SAM – Our serviceable available market would be approximately all college affiliates within the United States who have a cell phone/laptop. We are going to estimate that the vast majority of college students in the US do have access to this technology for simplicity. There are approximately 19 million college students in the United States. 63% of students have food delivered from off campus, leaving us with about 12 million students.
To get a stronger understanding of potential revenues, we see that the food delivery industry has been consistently increasing its revenues, with platform-to-consumer delivery earning $28.12 million in America. We know that the average American spends about $1,850 annually on food delivery. This would equate to $22.2 billion dollars in revenue annually.
SOM – Our Serviceable Obtainable Market can be estimated by the Stanford student population. We envision this to be a very valuable piece of our market because undergraduate students tend to have restricted food options based on the dining halls.

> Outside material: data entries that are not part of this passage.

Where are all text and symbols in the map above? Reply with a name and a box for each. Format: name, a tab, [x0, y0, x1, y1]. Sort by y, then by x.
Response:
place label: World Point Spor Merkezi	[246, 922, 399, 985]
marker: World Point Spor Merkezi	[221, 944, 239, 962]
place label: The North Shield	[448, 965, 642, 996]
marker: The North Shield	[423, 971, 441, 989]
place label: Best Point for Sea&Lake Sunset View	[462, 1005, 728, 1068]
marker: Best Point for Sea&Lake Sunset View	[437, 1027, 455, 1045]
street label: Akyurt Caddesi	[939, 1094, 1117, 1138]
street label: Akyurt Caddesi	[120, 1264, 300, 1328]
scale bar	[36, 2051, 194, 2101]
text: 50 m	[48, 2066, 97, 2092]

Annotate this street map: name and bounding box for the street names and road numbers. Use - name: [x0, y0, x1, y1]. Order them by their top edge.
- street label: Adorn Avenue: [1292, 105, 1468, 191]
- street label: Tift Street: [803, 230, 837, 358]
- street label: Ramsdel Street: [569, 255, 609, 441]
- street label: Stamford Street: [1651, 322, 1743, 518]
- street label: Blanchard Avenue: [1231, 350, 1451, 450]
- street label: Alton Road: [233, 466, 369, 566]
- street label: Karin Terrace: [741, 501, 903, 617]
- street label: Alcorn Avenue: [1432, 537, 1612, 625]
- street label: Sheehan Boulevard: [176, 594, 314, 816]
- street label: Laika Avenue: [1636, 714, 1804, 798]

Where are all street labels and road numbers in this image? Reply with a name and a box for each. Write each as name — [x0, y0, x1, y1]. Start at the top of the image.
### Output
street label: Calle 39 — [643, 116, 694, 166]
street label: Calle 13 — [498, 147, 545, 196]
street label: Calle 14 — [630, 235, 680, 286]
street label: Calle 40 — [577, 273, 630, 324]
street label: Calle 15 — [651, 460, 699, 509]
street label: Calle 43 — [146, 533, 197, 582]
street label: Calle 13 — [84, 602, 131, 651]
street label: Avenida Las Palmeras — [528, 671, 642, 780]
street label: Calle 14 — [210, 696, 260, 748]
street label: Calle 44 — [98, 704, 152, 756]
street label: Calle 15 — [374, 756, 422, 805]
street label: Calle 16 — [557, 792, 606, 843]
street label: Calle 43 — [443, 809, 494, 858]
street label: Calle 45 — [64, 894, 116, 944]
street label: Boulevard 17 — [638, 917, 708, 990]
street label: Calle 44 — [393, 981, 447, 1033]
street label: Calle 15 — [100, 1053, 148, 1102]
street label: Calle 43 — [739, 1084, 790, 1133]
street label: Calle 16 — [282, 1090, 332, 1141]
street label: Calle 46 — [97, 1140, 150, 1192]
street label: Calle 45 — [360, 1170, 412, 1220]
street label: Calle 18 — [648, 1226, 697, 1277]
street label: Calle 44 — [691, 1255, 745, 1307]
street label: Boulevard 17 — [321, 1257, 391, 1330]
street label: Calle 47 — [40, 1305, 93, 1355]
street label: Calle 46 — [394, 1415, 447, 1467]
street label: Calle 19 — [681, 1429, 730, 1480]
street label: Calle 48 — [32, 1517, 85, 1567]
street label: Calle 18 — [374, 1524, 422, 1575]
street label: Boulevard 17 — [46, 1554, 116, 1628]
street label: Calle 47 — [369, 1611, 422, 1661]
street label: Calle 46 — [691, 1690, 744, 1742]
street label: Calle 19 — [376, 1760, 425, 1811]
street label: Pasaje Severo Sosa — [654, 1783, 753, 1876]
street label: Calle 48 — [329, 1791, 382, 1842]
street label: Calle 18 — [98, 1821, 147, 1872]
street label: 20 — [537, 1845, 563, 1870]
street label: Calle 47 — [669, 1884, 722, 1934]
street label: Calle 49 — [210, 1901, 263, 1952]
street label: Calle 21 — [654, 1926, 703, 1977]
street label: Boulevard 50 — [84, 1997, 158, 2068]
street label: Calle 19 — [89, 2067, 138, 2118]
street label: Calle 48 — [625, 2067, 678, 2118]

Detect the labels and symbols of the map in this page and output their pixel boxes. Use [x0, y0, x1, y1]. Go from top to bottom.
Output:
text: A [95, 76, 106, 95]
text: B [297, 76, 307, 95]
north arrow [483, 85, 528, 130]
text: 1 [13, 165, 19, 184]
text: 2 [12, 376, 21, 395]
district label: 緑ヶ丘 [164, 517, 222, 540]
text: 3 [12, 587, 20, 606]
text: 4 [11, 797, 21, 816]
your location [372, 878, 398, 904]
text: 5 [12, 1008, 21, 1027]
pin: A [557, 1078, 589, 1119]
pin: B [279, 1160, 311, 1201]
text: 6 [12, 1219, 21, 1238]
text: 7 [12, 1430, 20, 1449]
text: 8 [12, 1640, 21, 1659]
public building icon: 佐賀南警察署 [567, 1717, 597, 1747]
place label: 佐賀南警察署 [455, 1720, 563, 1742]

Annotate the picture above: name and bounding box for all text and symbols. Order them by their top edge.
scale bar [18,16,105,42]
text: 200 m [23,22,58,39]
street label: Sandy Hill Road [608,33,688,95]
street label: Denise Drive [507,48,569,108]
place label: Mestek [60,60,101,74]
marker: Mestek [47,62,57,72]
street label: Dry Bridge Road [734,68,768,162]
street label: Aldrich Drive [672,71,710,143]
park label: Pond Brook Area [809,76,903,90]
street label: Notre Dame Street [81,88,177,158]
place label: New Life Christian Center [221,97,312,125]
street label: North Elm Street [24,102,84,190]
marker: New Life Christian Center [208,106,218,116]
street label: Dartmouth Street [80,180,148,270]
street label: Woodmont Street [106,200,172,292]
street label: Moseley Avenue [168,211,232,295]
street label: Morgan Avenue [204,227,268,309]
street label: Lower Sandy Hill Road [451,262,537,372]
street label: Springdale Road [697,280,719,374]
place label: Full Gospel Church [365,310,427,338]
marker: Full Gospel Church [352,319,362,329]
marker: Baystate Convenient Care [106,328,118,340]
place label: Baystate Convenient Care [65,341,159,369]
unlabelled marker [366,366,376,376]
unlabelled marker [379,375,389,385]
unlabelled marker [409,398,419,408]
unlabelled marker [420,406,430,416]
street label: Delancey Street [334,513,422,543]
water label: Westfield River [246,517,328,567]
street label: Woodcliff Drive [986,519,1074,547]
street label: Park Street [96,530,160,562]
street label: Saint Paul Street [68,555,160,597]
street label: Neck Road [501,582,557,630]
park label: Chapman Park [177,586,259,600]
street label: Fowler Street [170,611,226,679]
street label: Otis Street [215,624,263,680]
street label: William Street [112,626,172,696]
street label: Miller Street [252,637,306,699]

Being in an area with some of the most expensive restaurants in the United States, the market for more financially accessible food options is fairly less competitive. Currently there are approximately 17,000 students at Stanford. If we wanted to be more specific about our market, we could isolate the 7645 undergraduate students, as these are the ones that are typically without access to a kitchen and are forced to be on meal plans, making it impossible to create home cooked meals themselves. Stanford is the university that uses Doordash the most, so we believe that this SOM is the perfect starting point for our company. The relative isolation and limited number of nearby affordable options expand our market. If we continue with the understanding that the average American spends $1850 annually on delivery, then we would predict that we would earn about $14 million annually.